PAGE EXCERPT

========================

We are talking modulo 2 multiplies at every bit, otherwise known as AND 
gates with no carry?  I'm a bit fuzzy on this.

Now I'm confused by Kevin's description.  If the vector is multiplied by 
a scalar, what parts are common and what parts are unique?  What parts 
of this are fixed vs. variable?  The only parts a tool can optimize are 
the fixed operands.  Or I am totally missing the concept.

> I occasionally implement cryptographic primitives in FPGAs.  These often
> use a combination of linear mixing functions and (other stuff which
> provides nonlinearity, which I don't need to talk about here).  The
> linear mixing functions often contain GF multiplications (sometimes by
> constants).
>
> It's possible to express the linear mixing functions in HDL behaviourally
> (e.g. including things that are recognisably GF multipliers), and it's
> also possible to express them as a sea of XOR gates.
>
> My experience using the latest tools from Xilinx is that for a particular
> 128 bit mixing function I was getting three times as many levels of logic
> from from the behavioural source as I was from the sea of XOR gates
> source, even though both described the same function.

I don't know enough of how the tools work to say what is going on.  I 
just know that when I dig into the output of the tools for poorly 
synthesized code, I find the problems are that my code doesn't specify 
the simple structure I had imagined it did.  So I fix my code.  :)

Mostly this has to do with trying to use the carry out the top of 
adders.  Sometimes I get two adders.

> BTW, one runs into similar problems when calculating CRCs of wide buses.
> The CRCs also simplify to XOR trees, but in this case we are calculating
> the remainder after a division, rather than a multiplication.  (And yes,
> the integer DSP blocks are useless for this too.)

Yep, you don't want a carry, so don't even think about using adders or 
multipliers.  They are not adders and multipliers in every type of algebra.

-- 

Rick

Reply by Kevin Neilson ●October 5, 20152015-10-05

Not only can I not use the DSP blocks, but the carry chains don't work either.  The only way to do a big XOR is with LUTs, and at my clock speeds, I can only do about 3 LUT levels.  At least there are plenty of BRAMs in Virtex parts now, so it's easy to do logs, inverses, and exponentiation.

Reply by Kevin Neilson ●October 5, 20152015-10-05

> 
> We are talking modulo 2 multiplies at every bit, otherwise known as AND 
> gates with no carry?  I'm a bit fuzzy on this.
> 
> Now I'm confused by Kevin's description.  If the vector is multiplied by 
> a scalar, what parts are common and what parts are unique?  What parts 
> of this are fixed vs. variable?  The only parts a tool can optimize are 
> the fixed operands.  Or I am totally missing the concept.
> 
Say you're multiplying a by a vector [b c d].  Let's say we're using the field GF(8) so a is 3 bits.  Now a can be thought of as ( a0*alpha^0 + a1*alpha^1 + a2*alpha^2 ), where a0 is bit 0 of a, and alpha is the primitive element of the field.  Then a*b or a*c or a*d is just a sum of some combination of those 3 values in the parentheses, depending upon the locations of the 1s in b, c, or d.  So you can premultiply the three values in the parentheses (the common part) and then take sums of subsets of those three (the individual parts).  It's all a bunch of XORs at the end.  This is just a complicated way of saying that by writing the HDL at a more explicit level, the synthesizer is better able to find common factors and use a lot fewer gates.

========================

INFORMATION PROVIDED

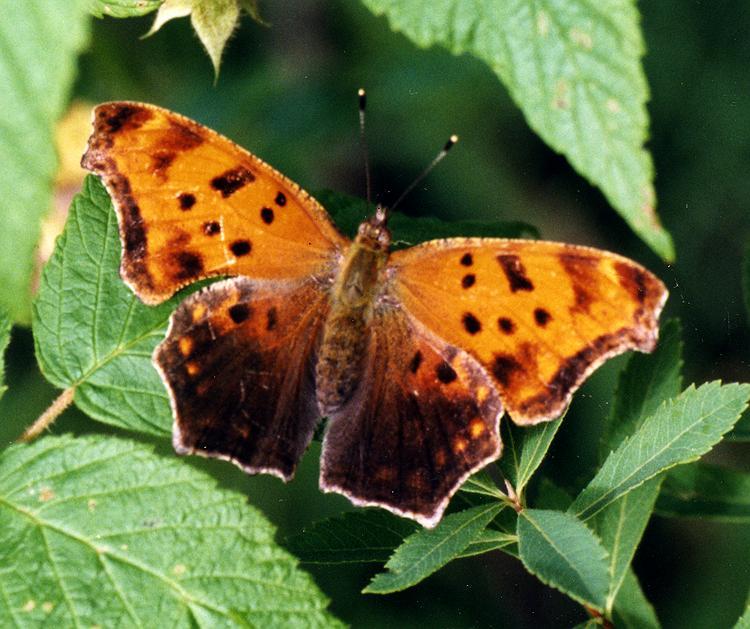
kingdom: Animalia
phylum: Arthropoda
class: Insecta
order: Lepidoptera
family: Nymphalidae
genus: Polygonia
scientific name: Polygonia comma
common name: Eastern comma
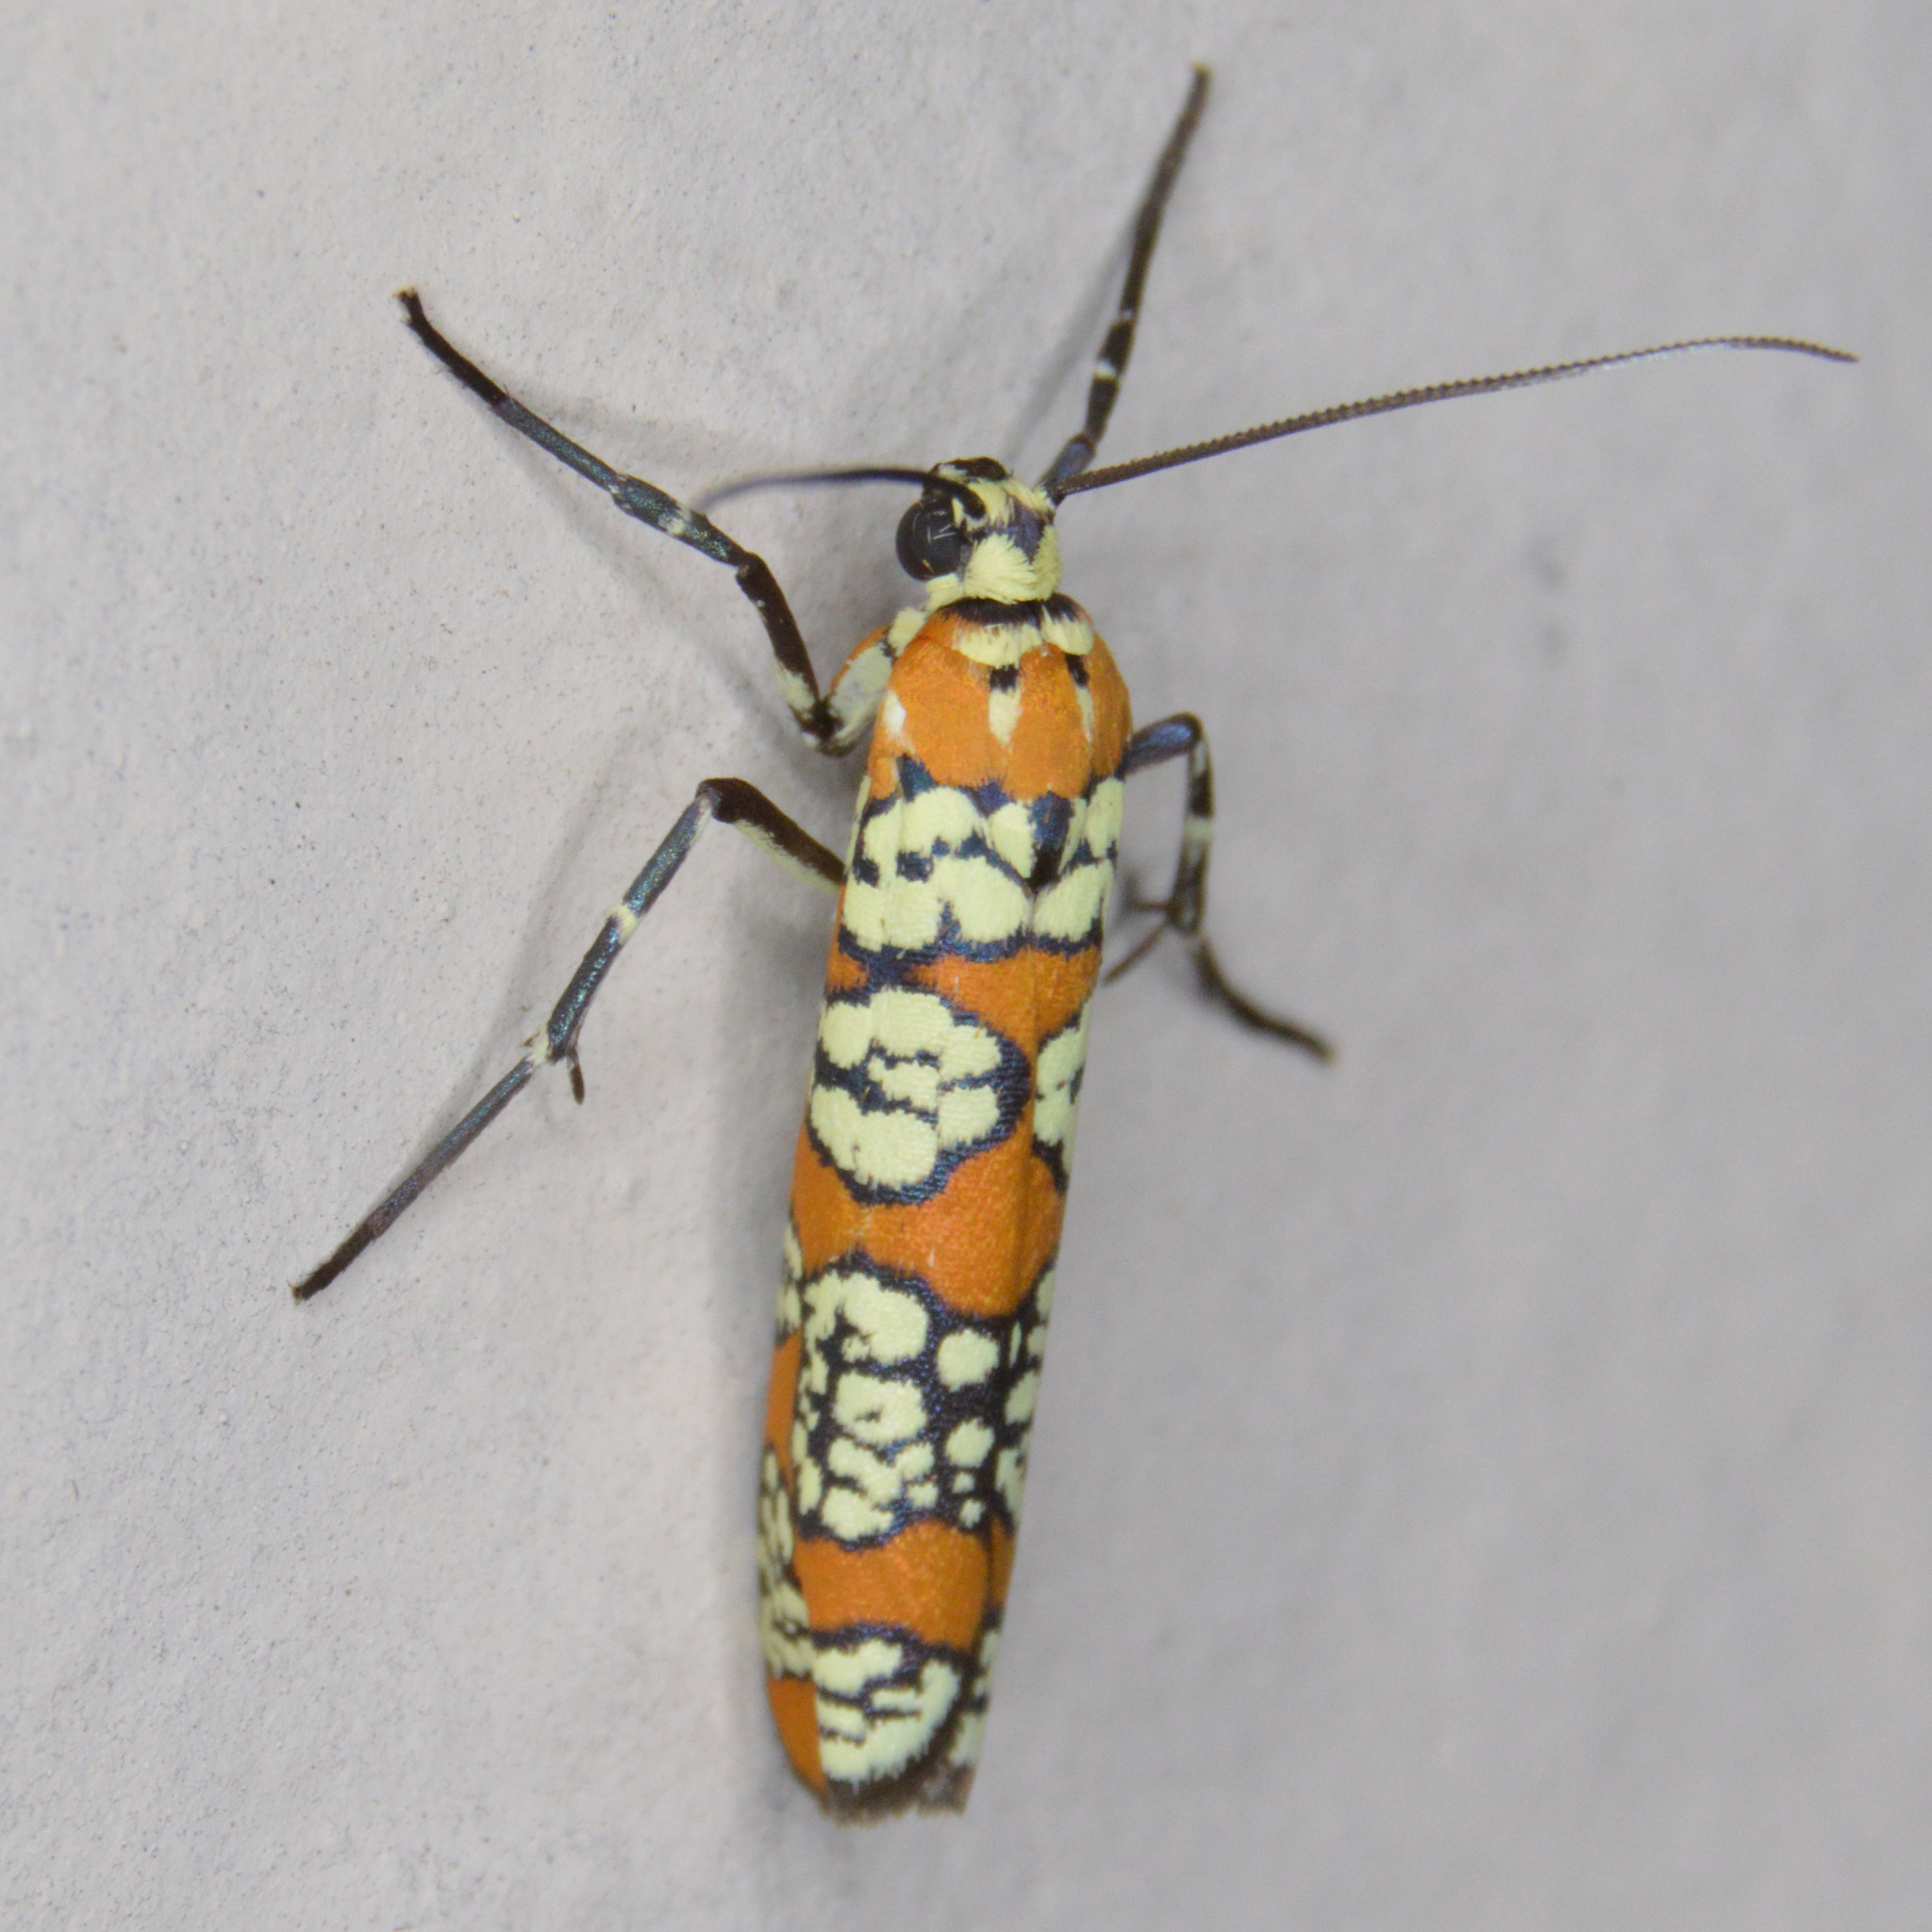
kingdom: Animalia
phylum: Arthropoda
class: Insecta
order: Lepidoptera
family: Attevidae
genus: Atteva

========================

YOUR TASKS
[A] In the forum thread about Galois field math in FPGAs, about how many LUT levels does Kevin say he can manage at his clock speeds?
[B] Write what follows the forum thread about Galois field math in FPGAs, starting after its last post.

OUTPUTS BY TASK
[A] About 3 LUT levels.

[B]
Reply by rickman ●October 7, 20152015-10-07

On 10/5/2015 1:29 PM, Kevin Neilson wrote:
>>
>> We are talking modulo 2 multiplies at every bit, otherwise known as
>> AND gates with no carry?  I'm a bit fuzzy on this.
>>
>> Now I'm confused by Kevin's description.  If the vector is
>> multiplied by a scalar, what parts are common and what parts are
>> unique?  What parts of this are fixed vs. variable?  The only parts
>> a tool can optimize are the fixed operands.  Or I am totally
>> missing the concept.
>>
> Say you're multiplying a by a vector [b c d].  Let's say we're using
> the field GF(8) so a is 3 bits.  Now a can be thought of as (
> a0*alpha^0 + a1*alpha^1 + a2*alpha^2 ), where a0 is bit 0 of a, and
> alpha is the primitive element of the field.  Then a*b or a*c or a*d
> is just a sum of some combination of those 3 values in the
> parentheses, depending upon the locations of the 1s in b, c, or d.
> So you can premultiply the three values in the parentheses (the
> common part) and then take sums of subsets of those three (the
> individual parts).  It's all a bunch of XORs at the end.  This is
> just a complicated way of saying that by writing the HDL at a more
> explicit level, the synthesizer is better able to find common factors
> and use a lot fewer gates..

Ok, I'm not at all familiar with GFs.  I see now a bit of what you are 
saying.  But to be honest, I don't know the tools would have any trouble 
with the example you give.  The tools are pretty durn good at 
optimizing... *but*... there are two things to optimize for, size and 
performance.  They are sometimes mutually exclusive, sometimes not.  If 
you ask the tool to give you the optimum size, I don't think you will do 
better if you code it differently, while describing *exactly* the same 
behavior.

If you ask the tool to optimize for speed, the tool will feel free to 
duplicate logic if it allows higher performance, for example, by 
combining terms in different ways.  Or less logic may require a longer 
chain of LUTs which will be slower.  LUT sizes in FPGAs don't always 
match the logical breakdown so that speed or size can vary a lot 
depending on the partitioning.

-- 

Rick

Reply by David Brown ●October 7, 20152015-10-07

On 07/10/15 05:02, rickman wrote:
> On 10/5/2015 1:29 PM, Kevin Neilson wrote:
>>>
>>> We are talking modulo 2 multiplies at every bit, otherwise known as
>>> AND gates with no carry?  I'm a bit fuzzy on this.
>>>
>>> Now I'm confused by Kevin's description.  If the vector is
>>> multiplied by a scalar, what parts are common and what parts are
>>> unique?  What parts of this are fixed vs. variable?  The only parts
>>> a tool can optimize are the fixed operands.  Or I am totally
>>> missing the concept.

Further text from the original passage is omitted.